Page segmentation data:
'''

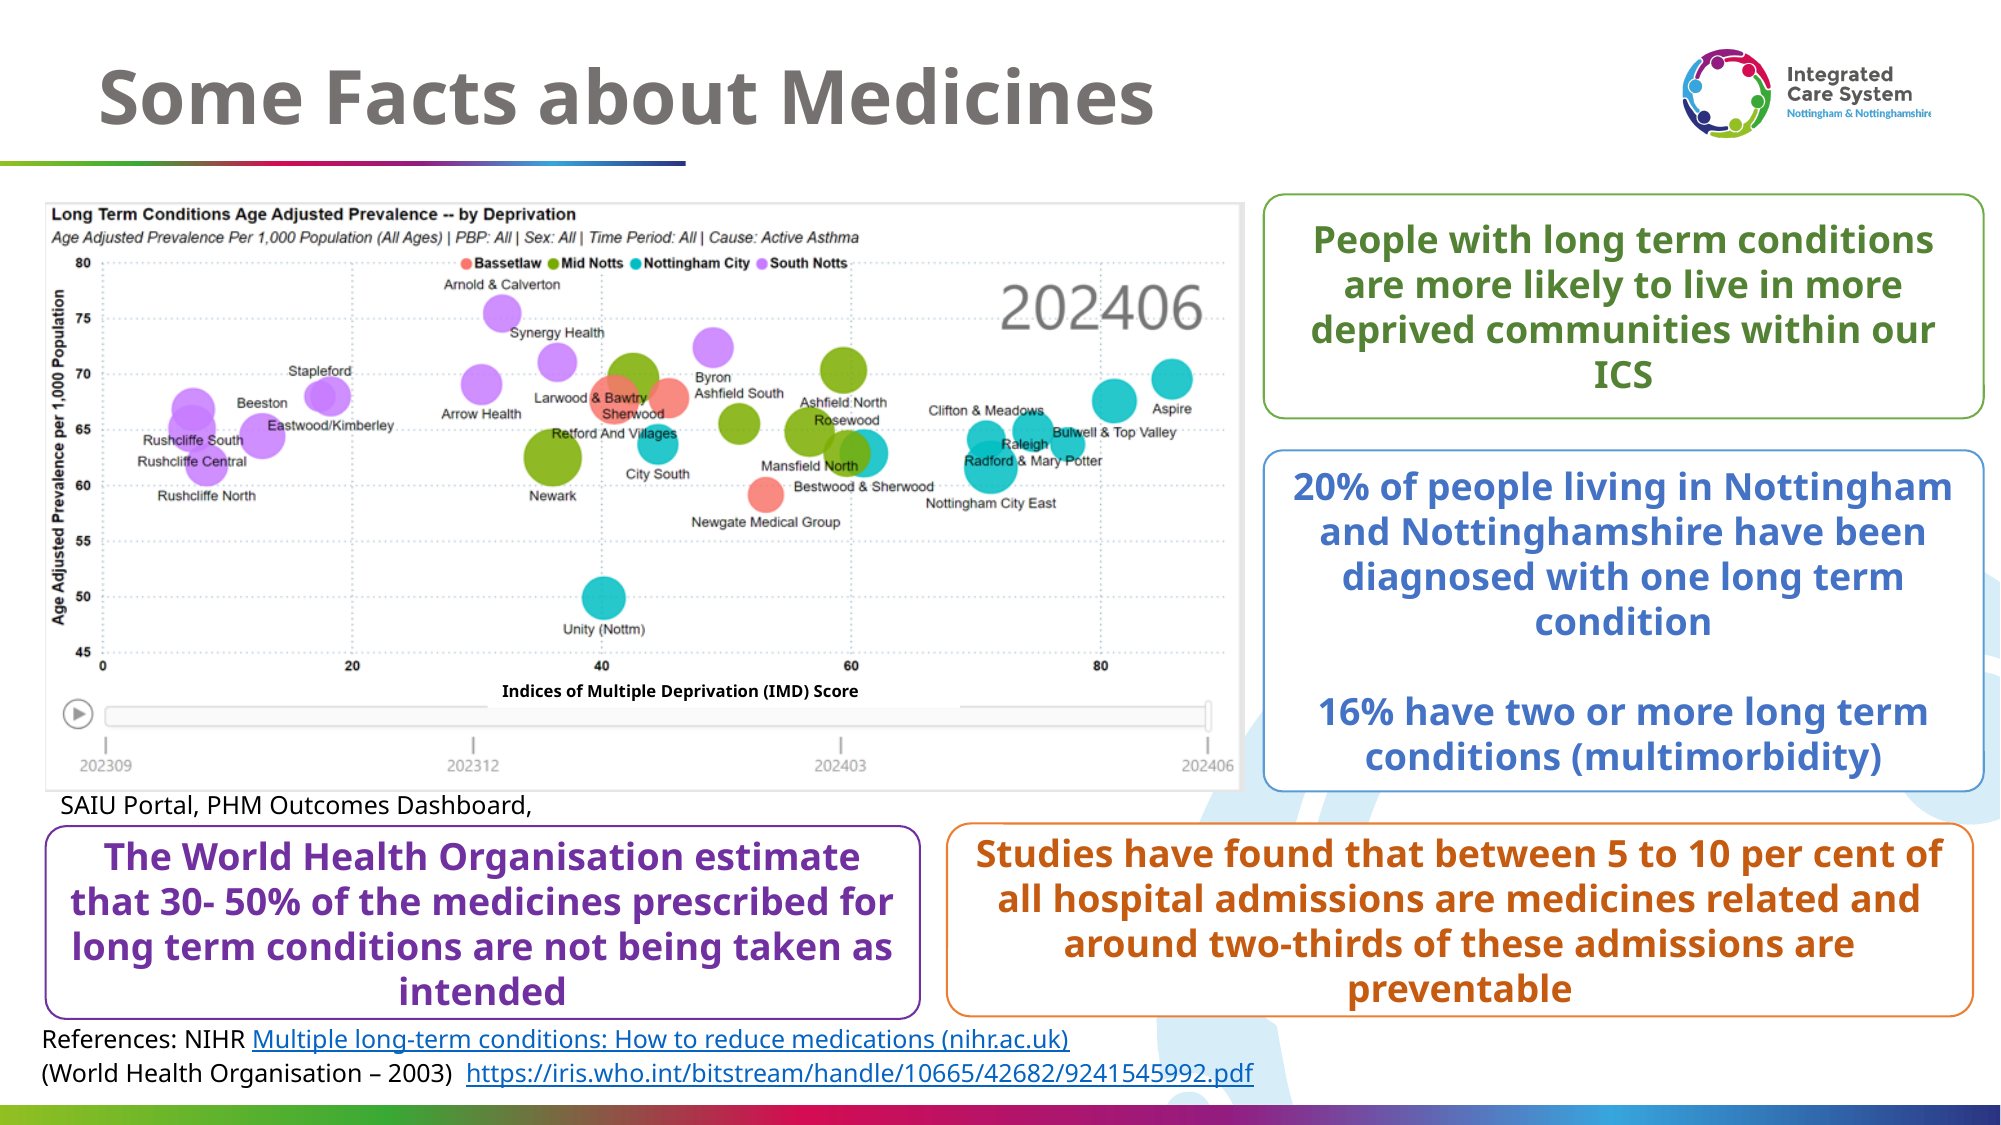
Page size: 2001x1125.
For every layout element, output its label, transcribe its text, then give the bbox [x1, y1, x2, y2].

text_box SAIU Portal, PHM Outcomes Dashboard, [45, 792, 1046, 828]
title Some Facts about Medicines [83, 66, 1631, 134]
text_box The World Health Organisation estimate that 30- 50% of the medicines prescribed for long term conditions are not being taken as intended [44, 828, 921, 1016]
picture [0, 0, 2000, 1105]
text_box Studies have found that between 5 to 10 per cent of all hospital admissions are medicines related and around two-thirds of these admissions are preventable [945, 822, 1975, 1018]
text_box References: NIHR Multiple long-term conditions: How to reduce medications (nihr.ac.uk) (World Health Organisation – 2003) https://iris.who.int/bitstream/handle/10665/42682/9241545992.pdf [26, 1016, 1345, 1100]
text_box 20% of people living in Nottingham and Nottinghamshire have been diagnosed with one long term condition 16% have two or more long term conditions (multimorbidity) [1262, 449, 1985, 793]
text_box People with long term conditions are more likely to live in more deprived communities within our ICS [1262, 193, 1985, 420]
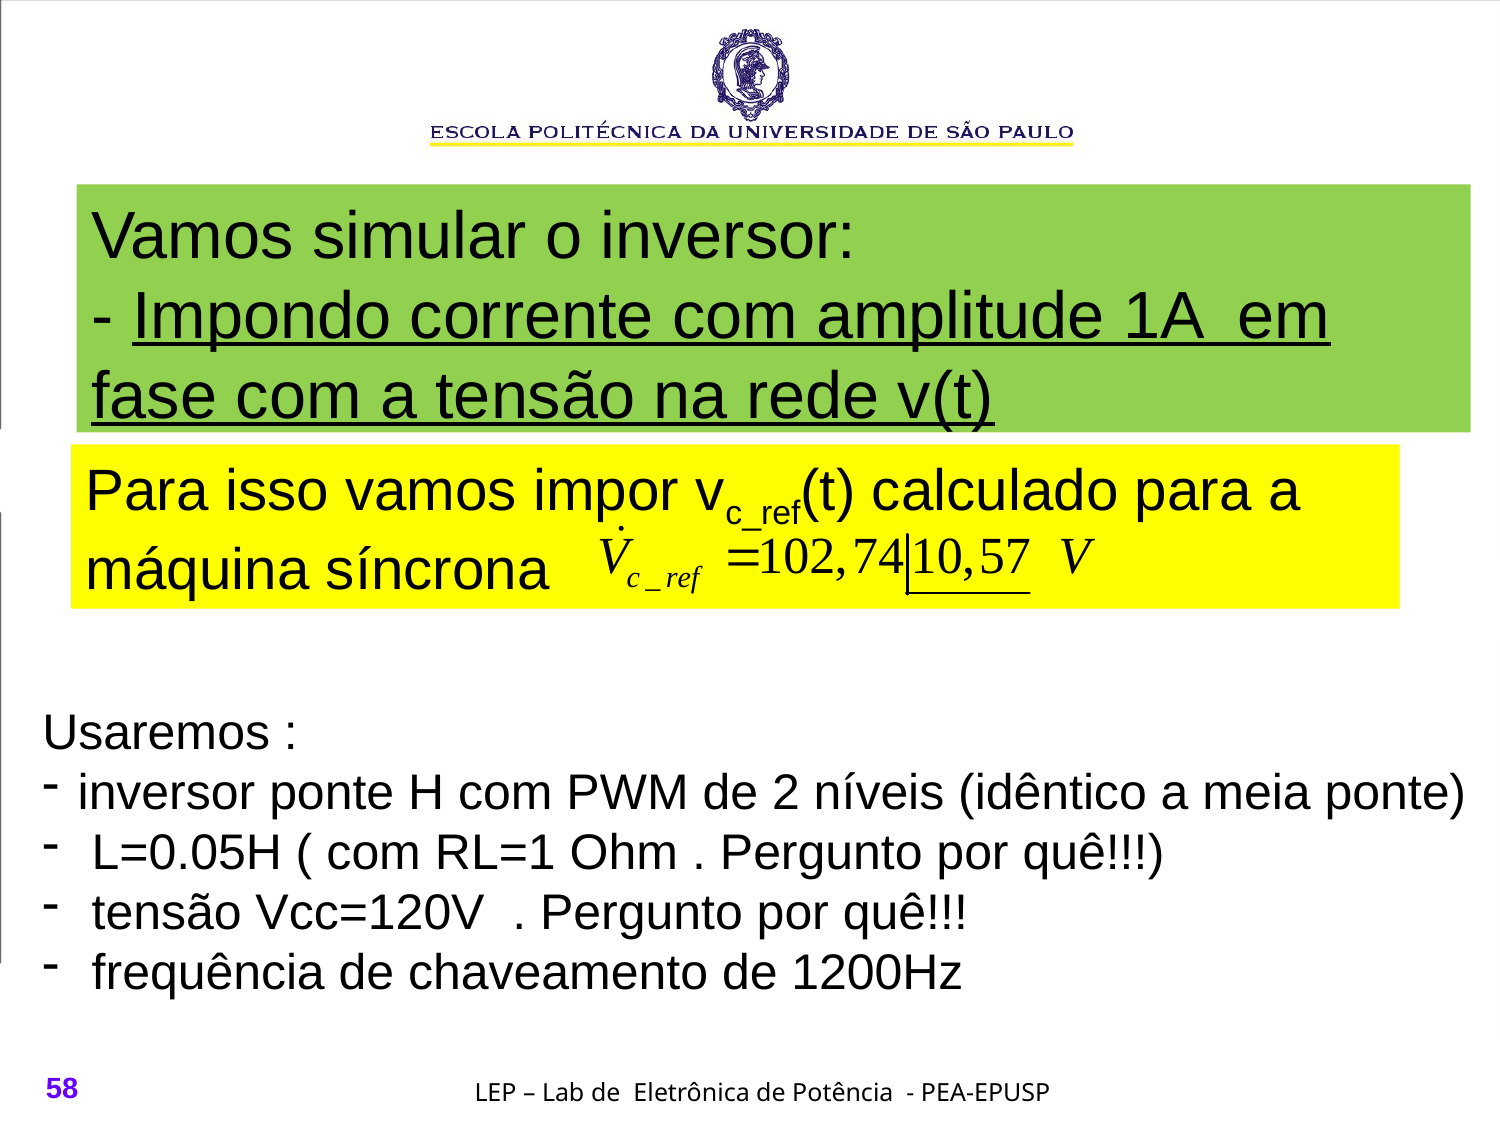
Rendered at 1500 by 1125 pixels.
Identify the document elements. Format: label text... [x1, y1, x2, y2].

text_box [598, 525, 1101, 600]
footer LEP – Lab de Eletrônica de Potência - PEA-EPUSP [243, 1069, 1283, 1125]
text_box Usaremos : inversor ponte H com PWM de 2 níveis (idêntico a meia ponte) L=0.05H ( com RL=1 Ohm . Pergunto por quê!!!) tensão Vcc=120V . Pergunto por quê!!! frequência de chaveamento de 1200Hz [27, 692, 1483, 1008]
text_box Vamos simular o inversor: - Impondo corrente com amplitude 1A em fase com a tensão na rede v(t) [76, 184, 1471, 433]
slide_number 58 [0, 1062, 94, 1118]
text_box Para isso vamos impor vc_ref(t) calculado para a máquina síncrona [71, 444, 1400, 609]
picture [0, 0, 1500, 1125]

'''

■ **Instruction**
The records above must be repeated exactly, minus their pictures.

■ **Answer section**
Page size: 2001x1125.
For every layout element, output its label, transcribe its text, then give the bbox [x1, y1, x2, y2].

text_box SAIU Portal, PHM Outcomes Dashboard, [45, 792, 1046, 828]
title Some Facts about Medicines [83, 66, 1631, 134]
text_box The World Health Organisation estimate that 30- 50% of the medicines prescribed for long term conditions are not being taken as intended [44, 828, 921, 1016]
picture [0, 0, 2000, 1105]
text_box Studies have found that between 5 to 10 per cent of all hospital admissions are medicines related and around two-thirds of these admissions are preventable [945, 822, 1975, 1018]
text_box References: NIHR Multiple long-term conditions: How to reduce medications (nihr.ac.uk) (World Health Organisation – 2003) https://iris.who.int/bitstream/handle/10665/42682/9241545992.pdf [26, 1016, 1345, 1100]
text_box 20% of people living in Nottingham and Nottinghamshire have been diagnosed with one long term condition 16% have two or more long term conditions (multimorbidity) [1262, 449, 1985, 793]
text_box People with long term conditions are more likely to live in more deprived communities within our ICS [1262, 193, 1985, 420]
Rendered at 1500 by 1125 pixels.
Identify the document elements. Format: label text... [x1, y1, x2, y2].

text_box [598, 525, 1101, 600]
footer LEP – Lab de Eletrônica de Potência - PEA-EPUSP [243, 1069, 1283, 1125]
text_box Usaremos : inversor ponte H com PWM de 2 níveis (idêntico a meia ponte) L=0.05H ( com RL=1 Ohm . Pergunto por quê!!!) tensão Vcc=120V . Pergunto por quê!!! frequência de chaveamento de 1200Hz [27, 692, 1483, 1008]
text_box Vamos simular o inversor: - Impondo corrente com amplitude 1A em fase com a tensão na rede v(t) [76, 184, 1471, 433]
slide_number 58 [0, 1062, 94, 1118]
text_box Para isso vamos impor vc_ref(t) calculado para a máquina síncrona [71, 444, 1400, 609]
picture [0, 0, 1500, 1125]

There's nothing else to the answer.